Saved data entries:
▬▬▬▬▬▬
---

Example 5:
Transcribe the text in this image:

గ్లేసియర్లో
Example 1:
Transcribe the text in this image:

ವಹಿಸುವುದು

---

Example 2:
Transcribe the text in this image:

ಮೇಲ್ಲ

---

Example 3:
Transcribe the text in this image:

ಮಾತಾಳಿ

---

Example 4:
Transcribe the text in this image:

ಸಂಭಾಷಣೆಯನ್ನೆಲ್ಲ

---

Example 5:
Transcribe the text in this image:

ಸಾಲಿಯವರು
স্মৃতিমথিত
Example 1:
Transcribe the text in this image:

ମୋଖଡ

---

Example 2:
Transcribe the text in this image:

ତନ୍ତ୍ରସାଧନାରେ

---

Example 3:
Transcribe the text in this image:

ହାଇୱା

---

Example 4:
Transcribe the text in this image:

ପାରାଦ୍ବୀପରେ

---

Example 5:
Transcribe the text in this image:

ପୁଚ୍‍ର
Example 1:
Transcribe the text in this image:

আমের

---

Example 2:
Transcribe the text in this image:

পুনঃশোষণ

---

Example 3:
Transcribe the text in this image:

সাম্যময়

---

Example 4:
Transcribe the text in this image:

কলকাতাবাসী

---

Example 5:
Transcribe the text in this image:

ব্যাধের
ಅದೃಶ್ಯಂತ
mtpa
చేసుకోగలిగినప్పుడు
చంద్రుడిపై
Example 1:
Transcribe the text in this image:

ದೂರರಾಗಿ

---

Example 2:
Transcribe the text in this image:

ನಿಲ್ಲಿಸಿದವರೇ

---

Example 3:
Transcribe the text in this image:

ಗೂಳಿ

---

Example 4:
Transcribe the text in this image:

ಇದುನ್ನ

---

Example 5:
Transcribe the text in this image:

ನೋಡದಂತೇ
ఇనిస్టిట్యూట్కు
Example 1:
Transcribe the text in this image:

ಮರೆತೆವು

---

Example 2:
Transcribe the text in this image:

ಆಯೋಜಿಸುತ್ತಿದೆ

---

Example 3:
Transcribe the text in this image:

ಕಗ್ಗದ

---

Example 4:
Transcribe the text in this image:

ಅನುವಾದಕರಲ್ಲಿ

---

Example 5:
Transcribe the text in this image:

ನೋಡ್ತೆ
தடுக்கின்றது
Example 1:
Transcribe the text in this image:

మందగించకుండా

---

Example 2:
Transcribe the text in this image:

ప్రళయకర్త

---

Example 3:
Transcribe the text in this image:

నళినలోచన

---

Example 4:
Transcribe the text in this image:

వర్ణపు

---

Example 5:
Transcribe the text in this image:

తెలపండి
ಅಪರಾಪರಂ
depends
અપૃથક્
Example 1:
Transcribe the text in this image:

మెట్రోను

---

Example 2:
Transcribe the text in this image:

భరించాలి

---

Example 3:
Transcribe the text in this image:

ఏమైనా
▬▬▬▬▬▬
Brief. Give every entry once more, exactly as it reads.

Result.
---

Example 5:
Transcribe the text in this image:

గ్లేసియర్లో
Example 1:
Transcribe the text in this image:

ವಹಿಸುವುದು

---

Example 2:
Transcribe the text in this image:

ಮೇಲ್ಲ

---

Example 3:
Transcribe the text in this image:

ಮಾತಾಳಿ

---

Example 4:
Transcribe the text in this image:

ಸಂಭಾಷಣೆಯನ್ನೆಲ್ಲ

---

Example 5:
Transcribe the text in this image:

ಸಾಲಿಯವರು
স্মৃতিমথিত
Example 1:
Transcribe the text in this image:

ମୋଖଡ

---

Example 2:
Transcribe the text in this image:

ତନ୍ତ୍ରସାଧନାରେ

---

Example 3:
Transcribe the text in this image:

ହାଇୱା

---

Example 4:
Transcribe the text in this image:

ପାରାଦ୍ବୀପରେ

---

Example 5:
Transcribe the text in this image:

ପୁଚ୍‍ର
Example 1:
Transcribe the text in this image:

আমের

---

Example 2:
Transcribe the text in this image:

পুনঃশোষণ

---

Example 3:
Transcribe the text in this image:

সাম্যময়

---

Example 4:
Transcribe the text in this image:

কলকাতাবাসী

---

Example 5:
Transcribe the text in this image:

ব্যাধের
ಅದೃಶ್ಯಂತ
mtpa
చేసుకోగలిగినప్పుడు
చంద్రుడిపై
Example 1:
Transcribe the text in this image:

ದೂರರಾಗಿ

---

Example 2:
Transcribe the text in this image:

ನಿಲ್ಲಿಸಿದವರೇ

---

Example 3:
Transcribe the text in this image:

ಗೂಳಿ

---

Example 4:
Transcribe the text in this image:

ಇದುನ್ನ

---

Example 5:
Transcribe the text in this image:

ನೋಡದಂತೇ
ఇనిస్టిట్యూట్కు
Example 1:
Transcribe the text in this image:

ಮರೆತೆವು

---

Example 2:
Transcribe the text in this image:

ಆಯೋಜಿಸುತ್ತಿದೆ

---

Example 3:
Transcribe the text in this image:

ಕಗ್ಗದ

---

Example 4:
Transcribe the text in this image:

ಅನುವಾದಕರಲ್ಲಿ

---

Example 5:
Transcribe the text in this image:

ನೋಡ್ತೆ
தடுக்கின்றது
Example 1:
Transcribe the text in this image:

మందగించకుండా

---

Example 2:
Transcribe the text in this image:

ప్రళయకర్త

---

Example 3:
Transcribe the text in this image:

నళినలోచన

---

Example 4:
Transcribe the text in this image:

వర్ణపు

---

Example 5:
Transcribe the text in this image:

తెలపండి
ಅಪರಾಪರಂ
depends
અપૃથક્
Example 1:
Transcribe the text in this image:

మెట్రోను

---

Example 2:
Transcribe the text in this image:

భరించాలి

---

Example 3:
Transcribe the text in this image:

ఏమైనా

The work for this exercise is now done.